After listening to concerns over implementation costs, Senator Charlie Janssen is now proposing an amendment to his voter ID bill that would add non-photo ID and voter registration confirmation cards to the list of acceptable forms of voting identification. But the measure, according to Larry Dix, the executive director of the Nebraska Association of County Officials, would still be costly. Dix, as quoted in the Omaha World-Herald, said few voters keep their registration confirmations and counties would need to print and mail replacements.
Oh, and Nebraska faces a $1 billion budget shortfall.
In Wisconsin, the Eau Claire City Council is considering issuing a resolution against a voter ID bill under consideration in the state legislature. City and county election officials have all agreed that the cost of enacting voter ID will overburden a state that already has enough budget problems (in case you haven’t heard).

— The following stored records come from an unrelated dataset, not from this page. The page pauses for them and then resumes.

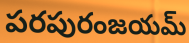
పరపురంజయమ్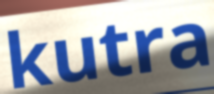
kutraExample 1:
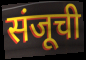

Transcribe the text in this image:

संजूची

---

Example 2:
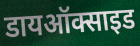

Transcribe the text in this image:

डायऑक्साइड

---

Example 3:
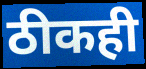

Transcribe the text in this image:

ठीकही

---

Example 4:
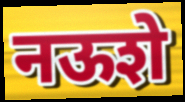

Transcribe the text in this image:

नऊशे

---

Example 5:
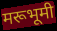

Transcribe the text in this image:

मरूभूमी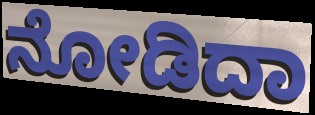
ನೋಡಿದಾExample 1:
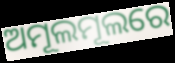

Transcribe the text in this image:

ଅମୂଲମୂଲରେ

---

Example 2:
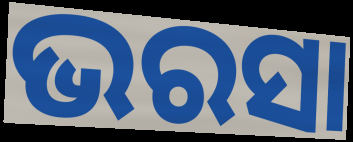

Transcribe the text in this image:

ଭରସା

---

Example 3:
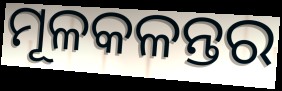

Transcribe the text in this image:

ମୂଳକଳନ୍ତର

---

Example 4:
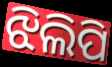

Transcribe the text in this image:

ଝିଲିପି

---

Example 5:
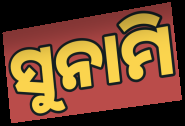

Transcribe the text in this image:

ସୁନାମିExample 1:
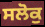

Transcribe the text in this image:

ਸਲੋਕੁ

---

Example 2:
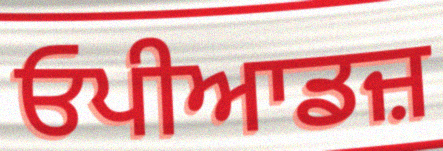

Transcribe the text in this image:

ਓਪੀਆਡਜ਼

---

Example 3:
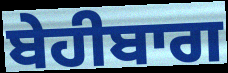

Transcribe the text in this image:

ਬੇਹੀਬਾਗ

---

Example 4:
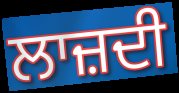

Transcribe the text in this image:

ਲਾਜ਼ਦੀ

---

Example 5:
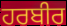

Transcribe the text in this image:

ਹਰਬੀਰ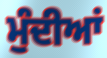
ਮੁੰਦੀਆਂ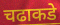
चढाकडे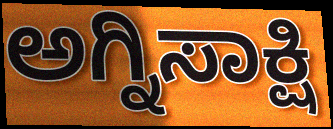
ಅಗ್ನಿಸಾಕ್ಷಿ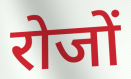
रोजों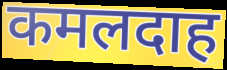
कमलदाह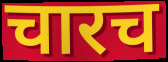
चारचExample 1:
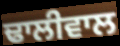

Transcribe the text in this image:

ਢਾਲੀਵਾਲ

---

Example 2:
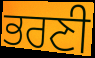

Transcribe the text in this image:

ਭਰਣੀ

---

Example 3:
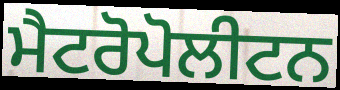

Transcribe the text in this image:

ਮੈਟਰੋਪੋਲੀਟਨ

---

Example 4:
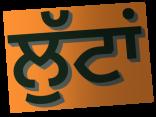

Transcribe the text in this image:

ਲੁੱਟਾਂ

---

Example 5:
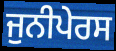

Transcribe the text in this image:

ਜੁਨੀਪੇਰਸ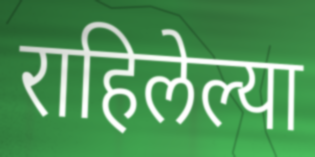
राहिलेल्याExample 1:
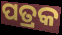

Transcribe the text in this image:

ପତ୍ରକ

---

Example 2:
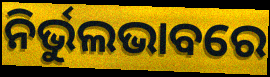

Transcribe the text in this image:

ନିର୍ଭୁଲଭାବରେ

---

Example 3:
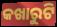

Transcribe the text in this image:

କଖାରୁଟି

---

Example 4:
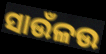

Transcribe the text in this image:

ସାଉଁଳଉ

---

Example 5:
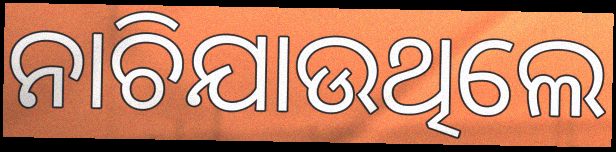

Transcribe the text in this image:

ନାଚିଯାଉଥିଲେ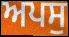
ਅਪਸੁ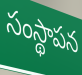
సంస్థాపనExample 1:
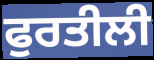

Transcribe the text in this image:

ਫੁਰਤੀਲੀ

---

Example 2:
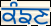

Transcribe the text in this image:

ਕੰਙਣ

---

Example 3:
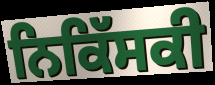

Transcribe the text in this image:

ਨਿਕਿੱਸਕੀ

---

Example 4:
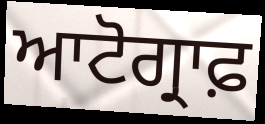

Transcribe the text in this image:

ਆਟੋਗ੍ਰਾਫ਼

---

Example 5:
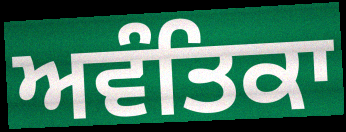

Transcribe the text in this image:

ਅਵੰਤਿਕਾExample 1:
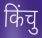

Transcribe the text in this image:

किंचु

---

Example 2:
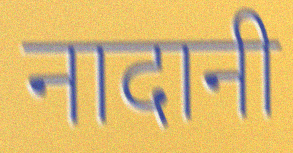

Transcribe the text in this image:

नादानी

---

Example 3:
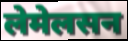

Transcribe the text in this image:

लेमेलसन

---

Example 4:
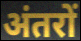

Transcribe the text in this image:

अंतरों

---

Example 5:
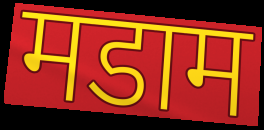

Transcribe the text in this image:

मडामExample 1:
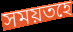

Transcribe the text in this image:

সময়তহে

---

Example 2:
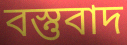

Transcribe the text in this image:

বস্তুবাদ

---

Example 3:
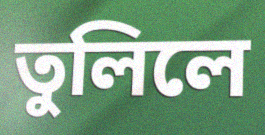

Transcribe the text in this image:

Implementing the voter ID bill “could cost the state $4.5 million to educate and update,” Eau Claire City Manager Mike Huggins told WEAU 13 News. According to the Washington Post, a legislative analysis shows the Wisconsin measure would cost $2.7 million a year.
Jones County Election Chief Janine Sulzner, a Republican, also told WEAU News that the state would need to engage in a widespread education campaign otherwise she fears many citizens will be discouraged from voting. Sulzner said a public voter ID education campaign cost Indiana $600,000 last year and has cost $2.2 million since the law was passed in 2005.
The Iowa State Association of County Auditors (ISACA), which provides guidance on and implements election laws in the state, recently came out in opposition to a proposed voter ID bill. Stacey Feldman, the Plymouth County auditor who attended a recent ISACA meeting, told the Le Mars Daily Sentinel that “the biggest thing is voter education. There’s a huge emphasis put on educating the public and the voter of the change if it were to pass. And there’s no funding behind it.” She said county officials were afraid costs would trickle down to the county level, making these low-resourced localities responsible for an unfunded mandate. Feldman also told the Sentinel that she feared ID restrictions would lower voter turnout.
Other county officials expressed concern as well. “We already have a very secure elections process. It doesn’t seem to make good sense in tough economic times to increase the costs and make it more difficult to vote,” said Tom Slockett, Johnson County’s 34-year elections chief. “[Voter ID] could be a chilling factor to people who aren’t real motivated to vote anyway.”
Texas is also facing financial difficulties with a projected budget shortfall of $27 billion yet state legislators are seriously considering a voter ID bill that would cost $2 million to implement.
A Facing South/Institute for Southern Studies report found that a voter ID law in North Carolina will cost $18 to $25 million over the next three years. The State faces a $3.7 billion budget gap, and the state legislature has yet to introduce a suitable voter ID bill.